TASK DATA
▼▼▼

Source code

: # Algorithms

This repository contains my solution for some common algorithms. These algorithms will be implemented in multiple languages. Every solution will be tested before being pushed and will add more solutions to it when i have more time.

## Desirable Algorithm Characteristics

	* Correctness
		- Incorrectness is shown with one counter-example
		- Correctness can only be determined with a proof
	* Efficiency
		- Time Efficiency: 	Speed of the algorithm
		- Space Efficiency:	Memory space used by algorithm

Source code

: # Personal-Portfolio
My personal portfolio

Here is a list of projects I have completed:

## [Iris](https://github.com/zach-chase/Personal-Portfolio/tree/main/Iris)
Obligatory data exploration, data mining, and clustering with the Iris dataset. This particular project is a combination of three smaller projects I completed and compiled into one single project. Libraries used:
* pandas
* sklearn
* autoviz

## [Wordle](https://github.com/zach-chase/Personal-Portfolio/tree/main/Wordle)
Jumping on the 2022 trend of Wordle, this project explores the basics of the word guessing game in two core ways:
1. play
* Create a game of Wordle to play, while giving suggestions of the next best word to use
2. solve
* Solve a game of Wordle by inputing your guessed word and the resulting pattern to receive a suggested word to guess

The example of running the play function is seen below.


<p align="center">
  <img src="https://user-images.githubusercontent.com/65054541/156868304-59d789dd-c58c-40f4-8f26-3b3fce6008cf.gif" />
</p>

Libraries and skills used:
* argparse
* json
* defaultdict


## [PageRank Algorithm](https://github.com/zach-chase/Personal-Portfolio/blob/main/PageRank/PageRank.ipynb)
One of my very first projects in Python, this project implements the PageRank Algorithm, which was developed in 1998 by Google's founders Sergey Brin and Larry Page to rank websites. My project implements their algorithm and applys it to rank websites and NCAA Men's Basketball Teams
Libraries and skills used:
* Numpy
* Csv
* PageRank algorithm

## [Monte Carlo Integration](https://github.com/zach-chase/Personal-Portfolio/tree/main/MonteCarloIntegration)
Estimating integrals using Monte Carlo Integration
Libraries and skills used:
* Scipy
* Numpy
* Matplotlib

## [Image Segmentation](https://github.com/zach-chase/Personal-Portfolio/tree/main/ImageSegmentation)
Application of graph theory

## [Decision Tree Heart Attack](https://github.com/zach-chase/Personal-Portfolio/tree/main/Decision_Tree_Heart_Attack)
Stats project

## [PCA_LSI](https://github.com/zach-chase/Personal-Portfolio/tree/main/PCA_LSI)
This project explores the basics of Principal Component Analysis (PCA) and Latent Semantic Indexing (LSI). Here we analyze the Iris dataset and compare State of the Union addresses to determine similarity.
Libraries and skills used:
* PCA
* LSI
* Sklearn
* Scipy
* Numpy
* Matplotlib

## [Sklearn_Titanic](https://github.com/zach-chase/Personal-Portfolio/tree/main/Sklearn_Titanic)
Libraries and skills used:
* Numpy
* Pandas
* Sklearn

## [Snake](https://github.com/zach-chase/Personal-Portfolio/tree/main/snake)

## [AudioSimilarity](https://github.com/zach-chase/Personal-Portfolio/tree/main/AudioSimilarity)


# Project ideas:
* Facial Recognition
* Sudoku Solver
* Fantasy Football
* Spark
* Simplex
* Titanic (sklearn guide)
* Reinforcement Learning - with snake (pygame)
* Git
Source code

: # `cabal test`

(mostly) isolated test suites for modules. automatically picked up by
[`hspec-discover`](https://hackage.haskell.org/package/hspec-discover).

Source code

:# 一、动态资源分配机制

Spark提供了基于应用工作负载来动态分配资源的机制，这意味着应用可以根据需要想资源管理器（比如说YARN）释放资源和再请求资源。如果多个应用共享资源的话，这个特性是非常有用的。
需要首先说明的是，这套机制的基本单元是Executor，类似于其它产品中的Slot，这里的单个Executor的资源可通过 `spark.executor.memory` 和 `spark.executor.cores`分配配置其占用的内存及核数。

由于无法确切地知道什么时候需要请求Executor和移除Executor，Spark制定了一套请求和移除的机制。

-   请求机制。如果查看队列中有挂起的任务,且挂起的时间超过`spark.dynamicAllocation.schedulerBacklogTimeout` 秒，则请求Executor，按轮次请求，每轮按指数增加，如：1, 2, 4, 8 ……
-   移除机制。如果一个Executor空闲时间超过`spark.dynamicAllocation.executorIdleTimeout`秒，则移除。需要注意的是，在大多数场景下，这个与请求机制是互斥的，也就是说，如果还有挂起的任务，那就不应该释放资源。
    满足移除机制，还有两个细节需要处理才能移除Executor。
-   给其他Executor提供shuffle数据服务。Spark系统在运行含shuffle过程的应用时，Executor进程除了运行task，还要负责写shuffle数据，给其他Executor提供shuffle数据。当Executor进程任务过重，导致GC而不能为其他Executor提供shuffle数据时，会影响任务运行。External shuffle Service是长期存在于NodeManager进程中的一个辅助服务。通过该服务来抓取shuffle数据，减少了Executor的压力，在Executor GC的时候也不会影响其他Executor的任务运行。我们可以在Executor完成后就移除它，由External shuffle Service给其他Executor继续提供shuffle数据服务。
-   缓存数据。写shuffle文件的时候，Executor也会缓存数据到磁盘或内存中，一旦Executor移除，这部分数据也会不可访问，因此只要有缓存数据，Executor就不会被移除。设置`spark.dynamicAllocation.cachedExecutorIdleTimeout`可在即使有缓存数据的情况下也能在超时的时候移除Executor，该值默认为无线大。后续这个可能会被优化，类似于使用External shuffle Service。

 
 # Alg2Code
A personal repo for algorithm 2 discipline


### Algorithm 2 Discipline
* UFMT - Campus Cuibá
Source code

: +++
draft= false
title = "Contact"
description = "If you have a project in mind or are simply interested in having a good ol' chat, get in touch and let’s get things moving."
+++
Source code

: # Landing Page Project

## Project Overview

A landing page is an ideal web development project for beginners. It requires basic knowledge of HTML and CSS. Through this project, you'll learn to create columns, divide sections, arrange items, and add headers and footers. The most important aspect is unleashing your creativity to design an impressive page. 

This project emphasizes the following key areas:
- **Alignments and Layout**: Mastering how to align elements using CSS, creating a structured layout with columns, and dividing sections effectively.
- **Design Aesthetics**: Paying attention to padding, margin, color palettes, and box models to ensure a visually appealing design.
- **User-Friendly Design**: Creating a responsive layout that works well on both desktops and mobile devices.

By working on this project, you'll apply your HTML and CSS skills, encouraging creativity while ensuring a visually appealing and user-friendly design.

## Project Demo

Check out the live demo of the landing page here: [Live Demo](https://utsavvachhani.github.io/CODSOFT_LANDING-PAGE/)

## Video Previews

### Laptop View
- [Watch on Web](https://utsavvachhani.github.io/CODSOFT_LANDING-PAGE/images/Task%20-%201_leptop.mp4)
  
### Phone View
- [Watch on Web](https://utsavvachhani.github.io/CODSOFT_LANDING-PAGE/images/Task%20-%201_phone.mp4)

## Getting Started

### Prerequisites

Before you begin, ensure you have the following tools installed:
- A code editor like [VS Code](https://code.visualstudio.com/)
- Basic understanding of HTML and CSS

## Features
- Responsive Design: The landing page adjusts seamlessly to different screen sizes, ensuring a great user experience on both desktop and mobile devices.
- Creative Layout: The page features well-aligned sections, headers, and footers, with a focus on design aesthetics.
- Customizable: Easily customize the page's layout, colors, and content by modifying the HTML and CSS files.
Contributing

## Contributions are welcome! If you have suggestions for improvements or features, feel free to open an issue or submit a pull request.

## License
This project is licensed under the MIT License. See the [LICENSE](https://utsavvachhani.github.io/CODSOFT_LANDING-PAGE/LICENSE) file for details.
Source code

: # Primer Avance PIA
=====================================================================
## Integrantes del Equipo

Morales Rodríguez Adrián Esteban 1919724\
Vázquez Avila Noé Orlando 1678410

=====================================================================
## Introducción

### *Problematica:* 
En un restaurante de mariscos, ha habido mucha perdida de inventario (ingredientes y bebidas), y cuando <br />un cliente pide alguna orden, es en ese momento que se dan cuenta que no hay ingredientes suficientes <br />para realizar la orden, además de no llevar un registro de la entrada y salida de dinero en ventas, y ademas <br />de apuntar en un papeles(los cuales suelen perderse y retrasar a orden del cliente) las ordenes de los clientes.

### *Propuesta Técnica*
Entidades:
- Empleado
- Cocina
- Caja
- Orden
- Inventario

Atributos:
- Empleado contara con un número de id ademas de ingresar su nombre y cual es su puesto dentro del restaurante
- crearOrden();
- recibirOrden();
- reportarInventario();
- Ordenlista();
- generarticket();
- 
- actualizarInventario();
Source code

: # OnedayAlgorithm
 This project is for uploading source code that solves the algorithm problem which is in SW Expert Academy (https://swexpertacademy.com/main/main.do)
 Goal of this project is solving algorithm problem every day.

▲▲▲

TRY IT
Above are the records; copy exactly the lines from the line with "满足移除机制，还有两个细节需要处理才能移除Executor。" through the line with "## Project Overview", both included.

EXERCISE SOLUTION
    满足移除机制，还有两个细节需要处理才能移除Executor。
-   给其他Executor提供shuffle数据服务。Spark系统在运行含shuffle过程的应用时，Executor进程除了运行task，还要负责写shuffle数据，给其他Executor提供shuffle数据。当Executor进程任务过重，导致GC而不能为其他Executor提供shuffle数据时，会影响任务运行。External shuffle Service是长期存在于NodeManager进程中的一个辅助服务。通过该服务来抓取shuffle数据，减少了Executor的压力，在Executor GC的时候也不会影响其他Executor的任务运行。我们可以在Executor完成后就移除它，由External shuffle Service给其他Executor继续提供shuffle数据服务。
-   缓存数据。写shuffle文件的时候，Executor也会缓存数据到磁盘或内存中，一旦Executor移除，这部分数据也会不可访问，因此只要有缓存数据，Executor就不会被移除。设置`spark.dynamicAllocation.cachedExecutorIdleTimeout`可在即使有缓存数据的情况下也能在超时的时候移除Executor，该值默认为无线大。后续这个可能会被优化，类似于使用External shuffle Service。

 
 # Alg2Code
A personal repo for algorithm 2 discipline


### Algorithm 2 Discipline
* UFMT - Campus Cuibá
Source code

: +++
draft= false
title = "Contact"
description = "If you have a project in mind or are simply interested in having a good ol' chat, get in touch and let’s get things moving."
+++
Source code

: # Landing Page Project

## Project Overview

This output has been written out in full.